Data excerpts
● ● ● ● ●
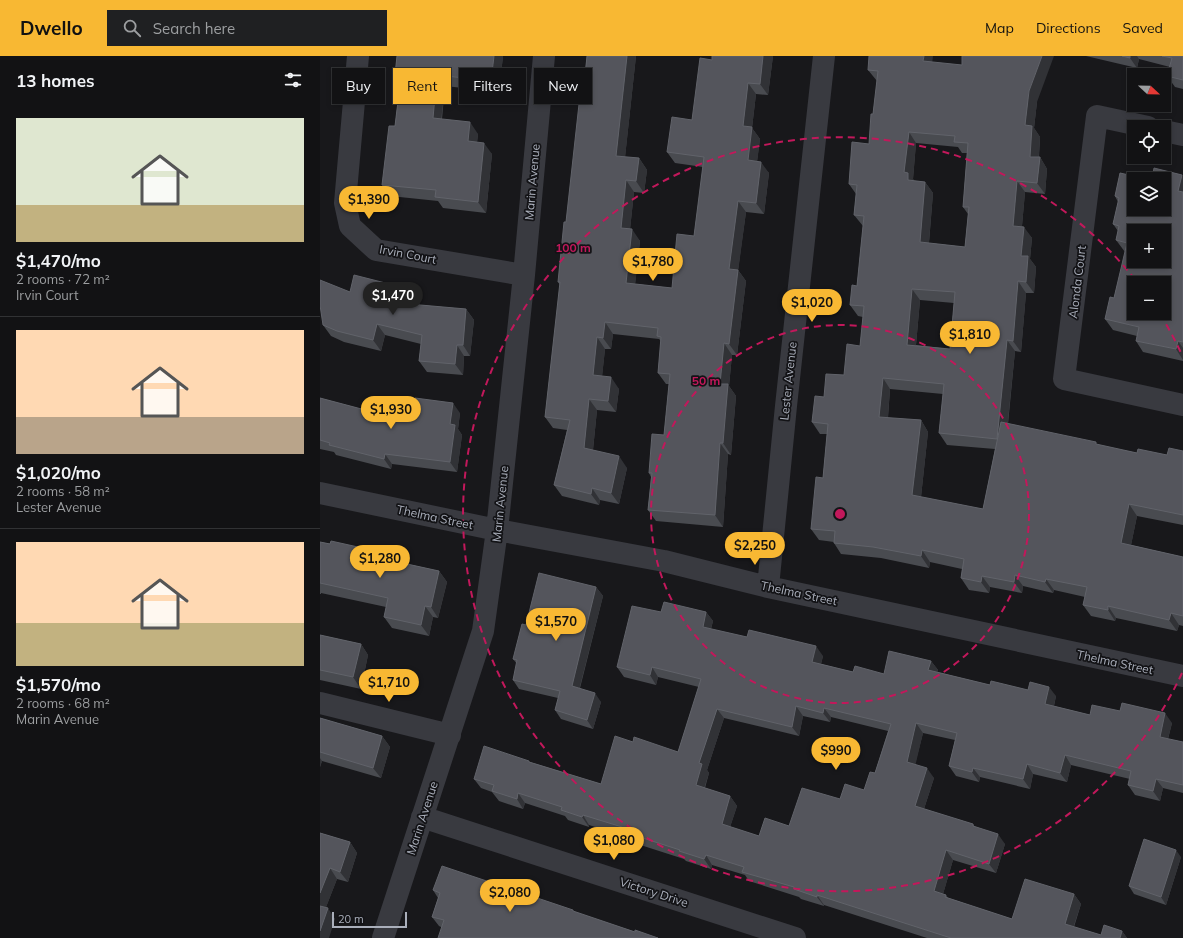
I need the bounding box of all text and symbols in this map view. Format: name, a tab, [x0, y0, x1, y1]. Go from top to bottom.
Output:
search box	[107, 10, 387, 46]
text: Dwello	[20, 16, 83, 40]
icon: search	[121, 17, 143, 39]
text: Search here	[153, 19, 235, 38]
text: Map	[985, 19, 1014, 37]
text: Directions	[1036, 19, 1101, 37]
text: Saved	[1123, 19, 1163, 37]
chip: Buy	[332, 68, 385, 104]
chip: Rent	[393, 68, 451, 104]
chip: Filters	[459, 68, 526, 104]
chip: New	[534, 68, 592, 104]
north arrow	[1127, 68, 1171, 112]
map controls	[1127, 68, 1171, 320]
icon: filters	[282, 69, 304, 91]
text: 13 homes	[16, 70, 95, 91]
button: locate	[1127, 120, 1171, 164]
street label: Marin Avenue	[521, 143, 543, 221]
icon: home	[124, 144, 196, 216]
button: layers	[1127, 172, 1171, 216]
pin: $1,390	[336, 186, 402, 220]
text: $1,390	[348, 191, 390, 207]
button: +	[1127, 224, 1171, 268]
text: 100 m	[555, 240, 591, 255]
street label: Irvin Court	[378, 241, 438, 267]
street label: Alonda Court	[1065, 245, 1089, 319]
pin: $1,780	[620, 248, 686, 282]
text: $1,470/mo	[16, 250, 101, 271]
text: $1,780	[632, 253, 674, 269]
text: 2 rooms · 72 m²	[16, 271, 110, 287]
button: −	[1127, 276, 1171, 320]
pin: $1,470	[360, 282, 426, 316]
text: Irvin Court	[16, 287, 78, 303]
text: $1,470	[372, 287, 414, 303]
pin: $1,020	[779, 289, 845, 323]
text: $1,020	[791, 294, 833, 310]
pin: $1,810	[937, 321, 1003, 355]
text: $1,810	[949, 326, 991, 342]
street label: Lester Avenue	[776, 341, 800, 421]
icon: home	[124, 356, 196, 428]
text: 50 m	[692, 373, 720, 388]
pin: $1,930	[358, 396, 424, 430]
text: $1,930	[370, 401, 412, 417]
text: $1,020/mo	[16, 462, 101, 483]
street label: Marin Avenue	[489, 465, 511, 543]
text: 2 rooms · 58 m²	[16, 483, 110, 499]
text: Lester Avenue	[16, 499, 101, 515]
street label: Thelma Street	[395, 502, 475, 532]
centre of rings	[833, 507, 847, 521]
pin: $2,250	[722, 532, 788, 566]
text: $2,250	[734, 537, 776, 553]
pin: $1,280	[347, 545, 413, 579]
text: $1,280	[359, 550, 401, 566]
icon: home	[124, 568, 196, 640]
street label: Thelma Street	[759, 578, 839, 608]
pin: $1,570	[523, 608, 589, 642]
text: $1,570	[535, 613, 577, 629]
street label: Thelma Street	[1075, 647, 1155, 677]
pin: $1,710	[356, 669, 422, 703]
text: $1,570/mo	[16, 674, 101, 695]
text: $1,710	[368, 674, 410, 690]
text: 2 rooms · 68 m²	[16, 695, 110, 711]
text: Marin Avenue	[16, 711, 99, 727]
pin: $990	[812, 737, 860, 771]
text: $990	[820, 742, 852, 758]
street label: Marin Avenue	[403, 779, 441, 857]
pin: $1,080	[581, 827, 647, 861]
text: $1,080	[593, 832, 635, 848]
street label: Victory Drive	[618, 874, 690, 910]
pin: $2,080	[477, 879, 543, 913]
text: $2,080	[489, 884, 531, 900]
scale bar	[332, 910, 407, 929]
text: 20 m	[338, 912, 364, 926]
● ● ● ● ●
* _Your assignment_:
Output the data verbatim, images excluded.

* _Your response_:
I need the bounding box of all text and symbols in this map view. Format: name, a tab, [x0, y0, x1, y1]. Go from top to bottom.
Output:
search box	[107, 10, 387, 46]
text: Dwello	[20, 16, 83, 40]
icon: search	[121, 17, 143, 39]
text: Search here	[153, 19, 235, 38]
text: Map	[985, 19, 1014, 37]
text: Directions	[1036, 19, 1101, 37]
text: Saved	[1123, 19, 1163, 37]
chip: Buy	[332, 68, 385, 104]
chip: Rent	[393, 68, 451, 104]
chip: Filters	[459, 68, 526, 104]
chip: New	[534, 68, 592, 104]
north arrow	[1127, 68, 1171, 112]
map controls	[1127, 68, 1171, 320]
icon: filters	[282, 69, 304, 91]
text: 13 homes	[16, 70, 95, 91]
button: locate	[1127, 120, 1171, 164]
street label: Marin Avenue	[521, 143, 543, 221]
icon: home	[124, 144, 196, 216]
button: layers	[1127, 172, 1171, 216]
pin: $1,390	[336, 186, 402, 220]
text: $1,390	[348, 191, 390, 207]
button: +	[1127, 224, 1171, 268]
text: 100 m	[555, 240, 591, 255]
street label: Irvin Court	[378, 241, 438, 267]
street label: Alonda Court	[1065, 245, 1089, 319]
pin: $1,780	[620, 248, 686, 282]
text: $1,470/mo	[16, 250, 101, 271]
text: $1,780	[632, 253, 674, 269]
text: 2 rooms · 72 m²	[16, 271, 110, 287]
button: −	[1127, 276, 1171, 320]
pin: $1,470	[360, 282, 426, 316]
text: Irvin Court	[16, 287, 78, 303]
text: $1,470	[372, 287, 414, 303]
pin: $1,020	[779, 289, 845, 323]
text: $1,020	[791, 294, 833, 310]
pin: $1,810	[937, 321, 1003, 355]
text: $1,810	[949, 326, 991, 342]
street label: Lester Avenue	[776, 341, 800, 421]
icon: home	[124, 356, 196, 428]
text: 50 m	[692, 373, 720, 388]
pin: $1,930	[358, 396, 424, 430]
text: $1,930	[370, 401, 412, 417]
text: $1,020/mo	[16, 462, 101, 483]
street label: Marin Avenue	[489, 465, 511, 543]
text: 2 rooms · 58 m²	[16, 483, 110, 499]
text: Lester Avenue	[16, 499, 101, 515]
street label: Thelma Street	[395, 502, 475, 532]
centre of rings	[833, 507, 847, 521]
pin: $2,250	[722, 532, 788, 566]
text: $2,250	[734, 537, 776, 553]
pin: $1,280	[347, 545, 413, 579]
text: $1,280	[359, 550, 401, 566]
icon: home	[124, 568, 196, 640]
street label: Thelma Street	[759, 578, 839, 608]
pin: $1,570	[523, 608, 589, 642]
text: $1,570	[535, 613, 577, 629]
street label: Thelma Street	[1075, 647, 1155, 677]
pin: $1,710	[356, 669, 422, 703]
text: $1,570/mo	[16, 674, 101, 695]
text: $1,710	[368, 674, 410, 690]
text: 2 rooms · 68 m²	[16, 695, 110, 711]
text: Marin Avenue	[16, 711, 99, 727]
pin: $990	[812, 737, 860, 771]
text: $990	[820, 742, 852, 758]
street label: Marin Avenue	[403, 779, 441, 857]
pin: $1,080	[581, 827, 647, 861]
text: $1,080	[593, 832, 635, 848]
street label: Victory Drive	[618, 874, 690, 910]
pin: $2,080	[477, 879, 543, 913]
text: $2,080	[489, 884, 531, 900]
scale bar	[332, 910, 407, 929]
text: 20 m	[338, 912, 364, 926]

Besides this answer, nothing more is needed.